Photo: Rachel Catena founder and CEO of The Buzz Photo Credit: Esther Surden
Rachel Catena founder and CEO of The Buzz | Esther Surden

The Buzz

The BullPen events always highlight a student presenter. This time, it was Rachel Catena, founder and CEO of The Buzz, a student company out of FDU. The Buzz is a mead-infused antioxidant health drink. Catena said that mead, which is fermented honey and water, creates “energy for the gut.” Some of the other ingredients are chokeberries, rosehips and elderberries, and all of them have health benefits. A secondary mission of The Buzz is to plant more wildflowers to support bees. The team has also designed a biodegradable seed-embedded label that can be planted by the consumer.

Members of the audience thought that the seed-embedded label should be protected by a patent. They also asked about the target market. She explained that it’s made up of people who are between the ages of 25 and 40 and want to make an environmental impact.

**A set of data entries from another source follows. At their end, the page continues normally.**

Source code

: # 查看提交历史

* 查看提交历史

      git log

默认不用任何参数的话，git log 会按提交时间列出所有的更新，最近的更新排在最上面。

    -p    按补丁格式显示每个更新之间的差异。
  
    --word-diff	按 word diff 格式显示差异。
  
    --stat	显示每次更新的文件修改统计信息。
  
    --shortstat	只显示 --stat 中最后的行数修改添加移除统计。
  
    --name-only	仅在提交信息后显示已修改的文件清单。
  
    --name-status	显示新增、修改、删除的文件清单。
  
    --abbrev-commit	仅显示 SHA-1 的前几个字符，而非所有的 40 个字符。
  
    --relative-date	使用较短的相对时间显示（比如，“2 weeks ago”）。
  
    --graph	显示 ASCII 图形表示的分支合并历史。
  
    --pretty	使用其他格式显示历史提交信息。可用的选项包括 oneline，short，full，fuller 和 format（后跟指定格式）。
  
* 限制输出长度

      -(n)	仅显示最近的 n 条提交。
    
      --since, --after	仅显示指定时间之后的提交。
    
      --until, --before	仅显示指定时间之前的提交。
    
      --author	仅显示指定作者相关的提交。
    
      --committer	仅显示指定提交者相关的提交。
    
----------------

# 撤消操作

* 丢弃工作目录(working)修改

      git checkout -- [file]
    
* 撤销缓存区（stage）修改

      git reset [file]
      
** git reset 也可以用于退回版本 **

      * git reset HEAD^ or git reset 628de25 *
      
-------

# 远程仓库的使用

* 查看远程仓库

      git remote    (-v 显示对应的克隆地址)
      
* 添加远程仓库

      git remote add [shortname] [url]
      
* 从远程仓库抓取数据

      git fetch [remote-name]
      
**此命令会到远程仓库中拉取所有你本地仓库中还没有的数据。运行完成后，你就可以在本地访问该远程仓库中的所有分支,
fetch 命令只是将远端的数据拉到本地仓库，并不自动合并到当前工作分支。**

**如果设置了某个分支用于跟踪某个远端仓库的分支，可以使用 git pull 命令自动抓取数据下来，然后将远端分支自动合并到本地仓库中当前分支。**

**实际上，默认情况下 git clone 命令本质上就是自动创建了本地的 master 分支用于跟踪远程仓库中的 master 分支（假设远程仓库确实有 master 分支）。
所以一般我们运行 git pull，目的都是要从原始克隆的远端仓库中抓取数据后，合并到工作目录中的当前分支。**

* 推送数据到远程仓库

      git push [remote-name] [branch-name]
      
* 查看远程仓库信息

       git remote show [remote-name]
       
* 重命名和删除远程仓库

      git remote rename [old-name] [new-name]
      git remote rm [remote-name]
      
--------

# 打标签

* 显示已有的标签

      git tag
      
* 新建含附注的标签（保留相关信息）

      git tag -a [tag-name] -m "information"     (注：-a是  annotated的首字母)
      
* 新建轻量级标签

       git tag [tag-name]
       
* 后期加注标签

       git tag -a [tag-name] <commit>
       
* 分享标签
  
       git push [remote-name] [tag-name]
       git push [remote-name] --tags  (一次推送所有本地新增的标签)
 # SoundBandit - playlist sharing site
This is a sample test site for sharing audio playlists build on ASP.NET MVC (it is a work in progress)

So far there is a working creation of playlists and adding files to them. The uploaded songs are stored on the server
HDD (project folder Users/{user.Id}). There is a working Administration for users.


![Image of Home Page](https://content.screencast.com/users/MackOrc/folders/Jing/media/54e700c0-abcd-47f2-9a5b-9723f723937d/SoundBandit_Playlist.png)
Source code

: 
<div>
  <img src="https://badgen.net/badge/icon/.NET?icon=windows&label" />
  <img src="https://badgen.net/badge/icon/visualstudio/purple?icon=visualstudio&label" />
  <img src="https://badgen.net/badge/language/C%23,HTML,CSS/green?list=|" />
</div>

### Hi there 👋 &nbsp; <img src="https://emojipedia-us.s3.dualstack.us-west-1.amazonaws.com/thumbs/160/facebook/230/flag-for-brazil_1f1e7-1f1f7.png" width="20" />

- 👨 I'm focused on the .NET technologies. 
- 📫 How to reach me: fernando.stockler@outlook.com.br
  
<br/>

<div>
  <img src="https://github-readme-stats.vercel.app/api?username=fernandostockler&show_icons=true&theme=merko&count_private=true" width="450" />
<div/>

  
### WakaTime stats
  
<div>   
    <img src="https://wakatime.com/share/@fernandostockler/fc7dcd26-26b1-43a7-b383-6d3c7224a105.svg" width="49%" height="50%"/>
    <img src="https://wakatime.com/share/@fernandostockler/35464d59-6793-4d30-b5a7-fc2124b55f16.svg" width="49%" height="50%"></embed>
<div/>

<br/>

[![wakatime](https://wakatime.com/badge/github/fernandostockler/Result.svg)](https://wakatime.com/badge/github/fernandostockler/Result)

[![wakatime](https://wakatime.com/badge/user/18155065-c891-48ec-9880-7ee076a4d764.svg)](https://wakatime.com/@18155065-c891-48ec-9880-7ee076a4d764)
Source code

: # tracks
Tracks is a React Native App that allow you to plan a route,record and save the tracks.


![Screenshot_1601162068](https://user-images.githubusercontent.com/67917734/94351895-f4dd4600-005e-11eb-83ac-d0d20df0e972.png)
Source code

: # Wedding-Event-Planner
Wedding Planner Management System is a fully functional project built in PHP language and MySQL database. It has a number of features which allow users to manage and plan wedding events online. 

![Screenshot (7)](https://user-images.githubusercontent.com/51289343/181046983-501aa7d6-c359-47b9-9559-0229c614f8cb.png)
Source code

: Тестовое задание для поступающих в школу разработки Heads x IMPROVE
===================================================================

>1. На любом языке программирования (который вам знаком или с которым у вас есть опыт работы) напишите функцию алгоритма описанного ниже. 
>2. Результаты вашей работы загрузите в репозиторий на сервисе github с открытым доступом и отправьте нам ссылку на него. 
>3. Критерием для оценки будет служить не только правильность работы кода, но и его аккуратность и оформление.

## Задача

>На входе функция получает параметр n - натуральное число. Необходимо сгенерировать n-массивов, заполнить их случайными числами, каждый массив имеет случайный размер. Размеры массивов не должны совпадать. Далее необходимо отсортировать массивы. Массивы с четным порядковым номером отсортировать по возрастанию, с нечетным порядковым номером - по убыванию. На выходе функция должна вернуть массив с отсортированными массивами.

Bahti gave some specific advice.  He told Catena that his fund has had a lot of experience with food and beverage companies, and that the number-one thing beverage companies need is to set up a distribution channel. Liquids are a very hard sell, are hard to ship and need shelf space. He advised her to make a name for the drink in New York City first because if beverages can prove themselves there, they will be in demand for national distribution. He also said that $20 million dollars in sales is the magic number that a beverage company would need to reach in order to become successful.

The panel chose SportsGuru as the best investment of the evening. The audience voted for MilkCrate.